Sunday, March 7, 2010

¡Sí a la Vida, no al Aborto!

This morning we had a short worship service with our church and then headed to downtown Córdoba together to join hundreds of others (Catholics, evangelicals and non-religious alike) for a demonstration against the laws permitting abortion here.  In fact, there were similar protests all across Spain this morning urging the liberal, secular government to reconsider their lenient position towards abortion, making it little more than a law of convenience and not of responsibility.  A special treat for our congregation was that a teenager from our church was selected to read part of a statement to the government.  Please pray for President Zapatero and the government here, and please pray for us as followers of Jesus, that we would represent Him well and share His Good News relevantly in this culture that desperately needs to receive it.

By the way, the title of this post means 'Yes to Life, No to Abortion,' and the signs we are holding say 'For the right to life:  let them be born!'

Tuesday, March 2, 2010

15 Years of Bringing Hope to the Hopeless

While Andalucía celebrated 30 years of being an autonomous community yesterday, we had the opportunity to celebrate a very different milestone regarding God's work in the province of Córdoba:  15 years of helping substance abusers and their families climb out of their miry pit. Like our boss and founder of this ministry, Francis Arjona, once said, "This is evangelism through the big door!"

ECMI founded el Centro Buen Samaritano (the Good Samaritan Center) back in 1993 and, since then, has been able to reach hundreds of families with a way out of drugs and a way into a right relationship with Jesus Christ. This ministry has also had a tremendous impact on the neighboring communities, which have grown to better understand and respect the Evangelical church for its work.

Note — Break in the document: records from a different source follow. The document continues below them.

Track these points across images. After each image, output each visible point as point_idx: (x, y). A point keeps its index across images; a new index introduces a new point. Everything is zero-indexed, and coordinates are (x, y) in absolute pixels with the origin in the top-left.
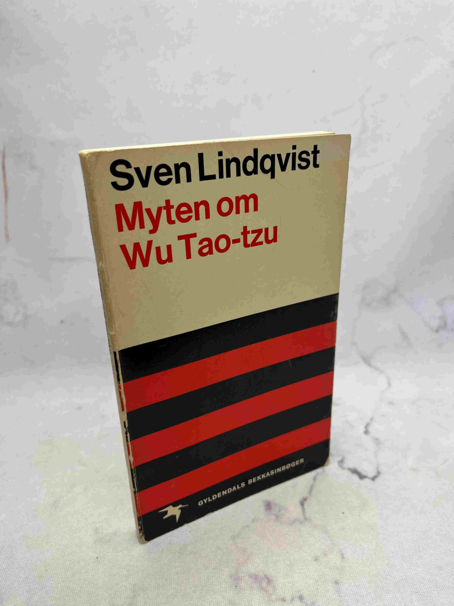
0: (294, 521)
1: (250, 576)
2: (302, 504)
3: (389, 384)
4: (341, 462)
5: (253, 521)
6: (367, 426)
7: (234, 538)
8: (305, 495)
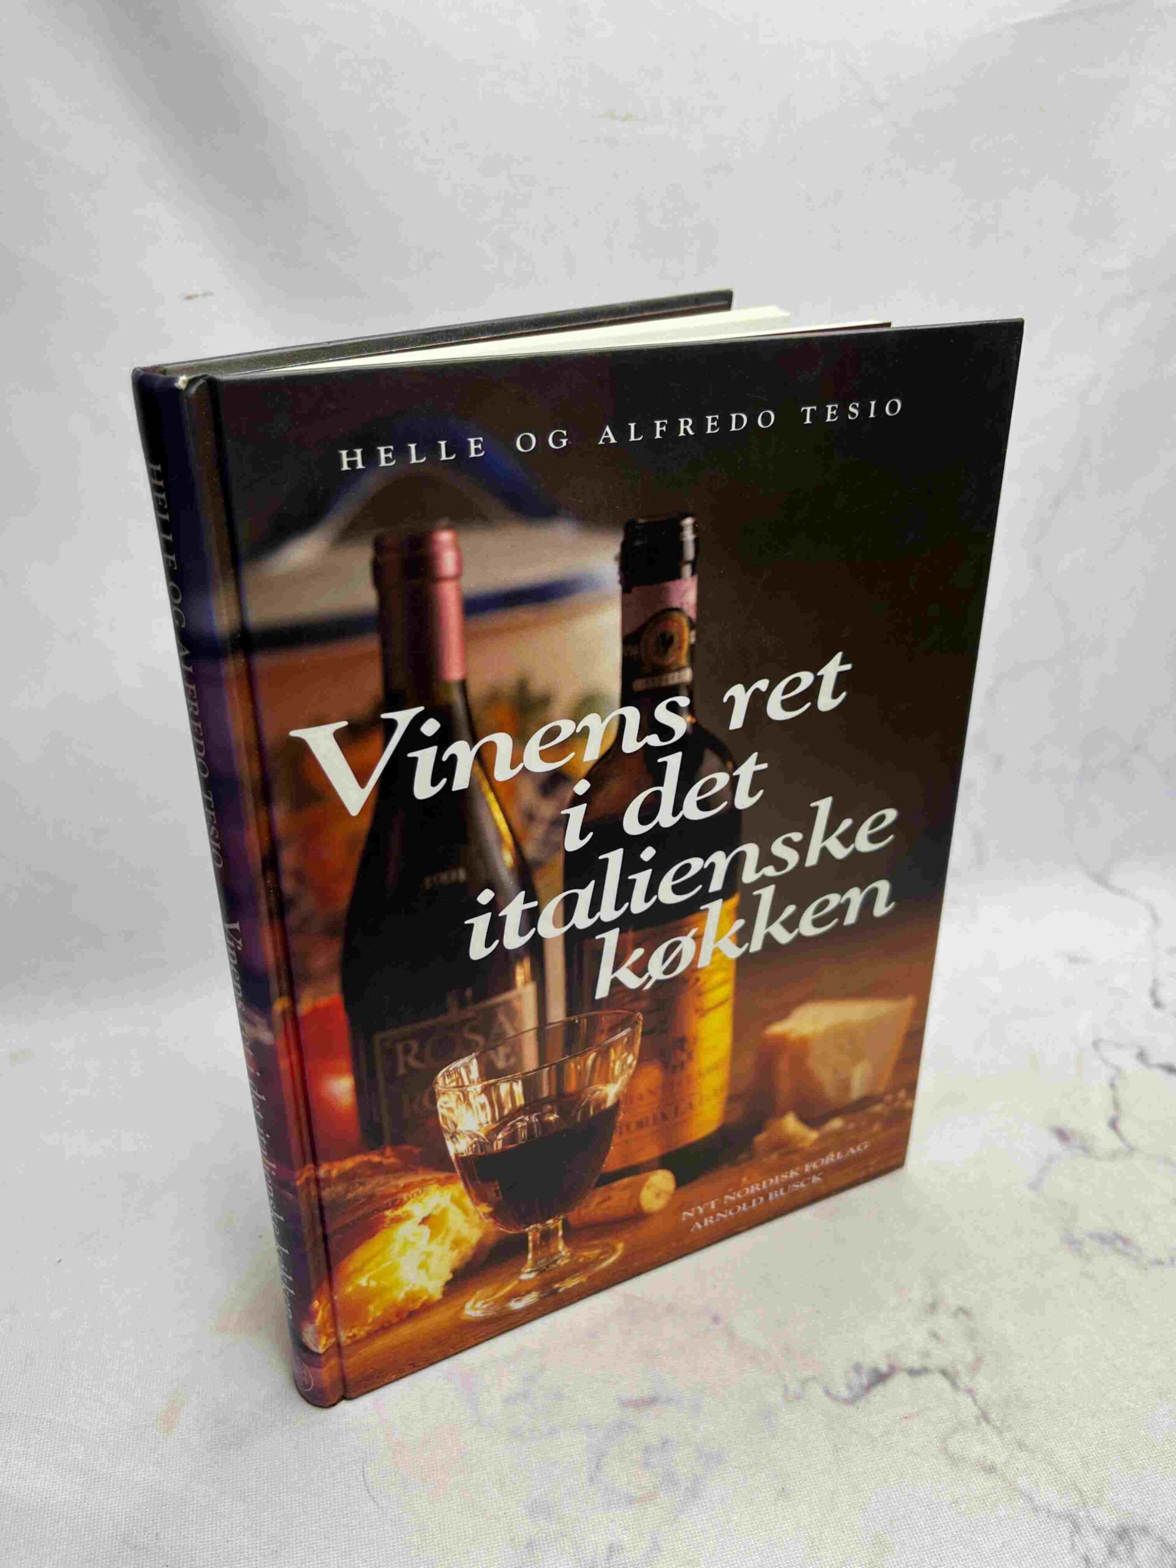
0: (1114, 1155)
1: (1092, 1236)
2: (1113, 1124)
3: (1155, 918)
4: (1142, 1056)
5: (1051, 1159)
6: (1153, 994)
7: (1034, 1186)
8: (1111, 1113)
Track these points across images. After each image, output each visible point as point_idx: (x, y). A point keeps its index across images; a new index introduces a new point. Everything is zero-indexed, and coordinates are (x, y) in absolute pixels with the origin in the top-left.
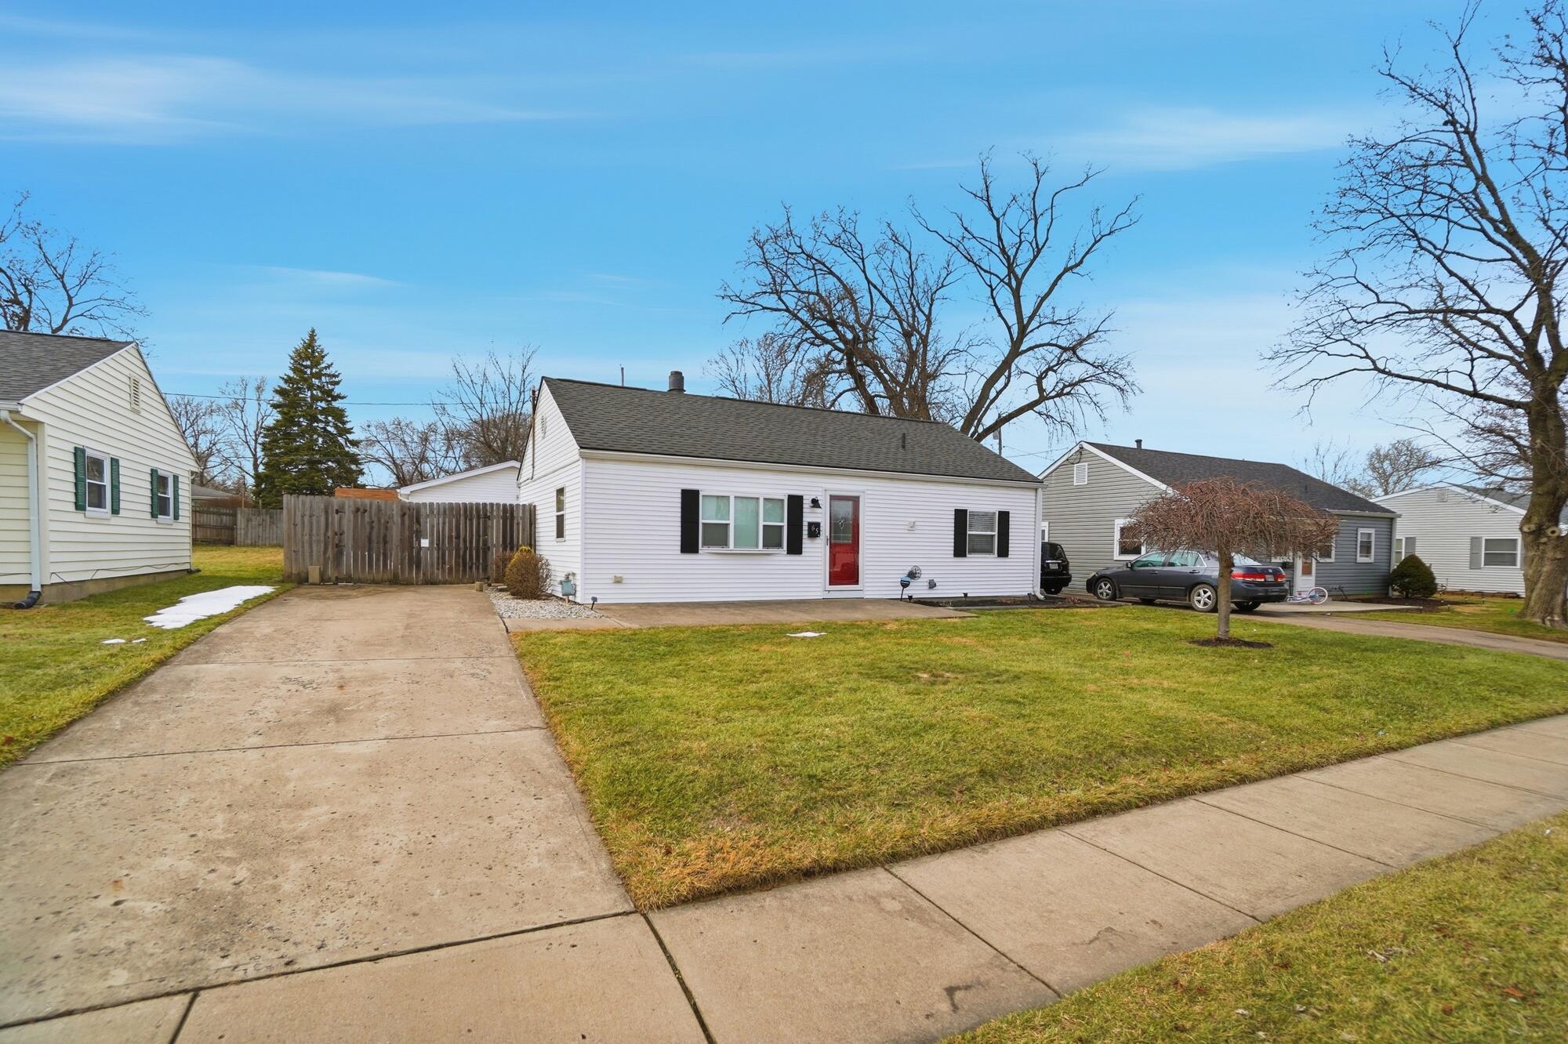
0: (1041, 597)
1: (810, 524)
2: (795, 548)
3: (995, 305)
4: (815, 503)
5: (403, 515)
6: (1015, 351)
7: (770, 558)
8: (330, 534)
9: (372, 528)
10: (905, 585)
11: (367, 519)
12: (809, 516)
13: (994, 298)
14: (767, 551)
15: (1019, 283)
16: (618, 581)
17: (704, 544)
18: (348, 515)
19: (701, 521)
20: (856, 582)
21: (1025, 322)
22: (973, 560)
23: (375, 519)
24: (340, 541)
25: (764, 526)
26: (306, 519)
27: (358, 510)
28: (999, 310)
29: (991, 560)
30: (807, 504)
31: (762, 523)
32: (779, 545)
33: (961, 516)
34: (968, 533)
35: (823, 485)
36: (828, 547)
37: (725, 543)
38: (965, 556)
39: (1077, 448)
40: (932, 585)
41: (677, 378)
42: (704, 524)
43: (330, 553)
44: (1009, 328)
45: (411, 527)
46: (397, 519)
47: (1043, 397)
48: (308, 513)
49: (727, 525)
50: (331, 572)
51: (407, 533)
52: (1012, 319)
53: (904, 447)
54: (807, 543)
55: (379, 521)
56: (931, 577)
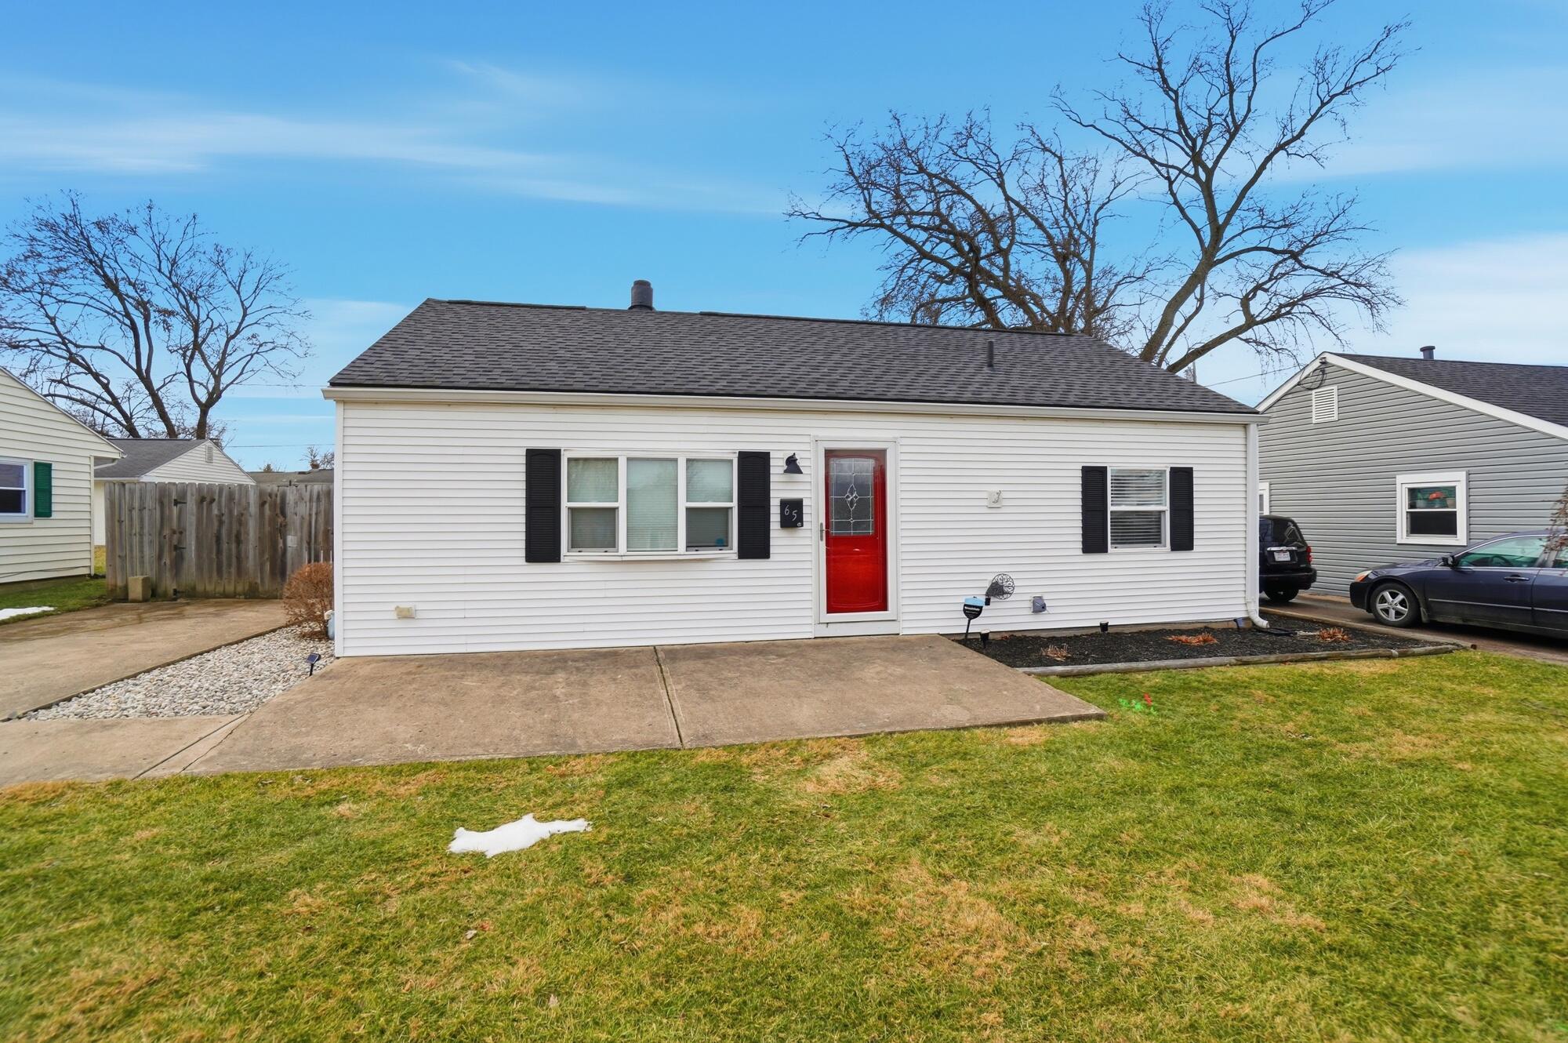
0: (1263, 623)
1: (784, 504)
2: (755, 546)
3: (1176, 202)
4: (792, 465)
5: (263, 504)
6: (1209, 260)
7: (706, 566)
8: (167, 532)
9: (221, 523)
10: (972, 612)
11: (215, 512)
12: (780, 489)
13: (1173, 195)
14: (694, 554)
15: (1210, 173)
16: (406, 615)
17: (574, 544)
18: (191, 505)
19: (565, 504)
20: (883, 607)
21: (1221, 220)
22: (1121, 559)
23: (224, 510)
24: (180, 541)
25: (688, 510)
26: (135, 514)
27: (203, 499)
28: (1182, 210)
29: (1157, 558)
30: (777, 466)
31: (683, 504)
32: (722, 543)
33: (1094, 480)
34: (1110, 508)
35: (814, 432)
36: (823, 545)
37: (612, 543)
38: (1104, 550)
39: (1317, 364)
40: (1039, 607)
41: (643, 291)
42: (572, 510)
43: (167, 559)
44: (1197, 231)
45: (272, 520)
46: (253, 509)
47: (1251, 322)
48: (137, 505)
49: (614, 510)
50: (169, 584)
51: (267, 529)
52: (1201, 217)
53: (990, 365)
54: (778, 536)
55: (231, 512)
56: (1037, 592)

It was exciting to be a part of yesterday's 15th anniversary, as we celebrated what God has done and continues to do in and through this very needed and hands-on ministry tool. There were about 130 mouths to feed, which two huge paellas (a typical Spanish rice dish) took care of. People came from all over the province and many were nonbelievers, which made it the perfect opportunity for sharing the Gospel. B.J. and I also helped out by leading a youth seminar on how to resolve conflicts. We had about 20 youth participate, which was a great chance for B.J. to practice his Spanish!

We are privileged to be a very small part of what God is doing here in Spain and are so thankful that God uses mere humans to do great things for his Kingdom, just as he is doing through the Good Samaritan Center. Doesn't it make you want to come over and help us out?!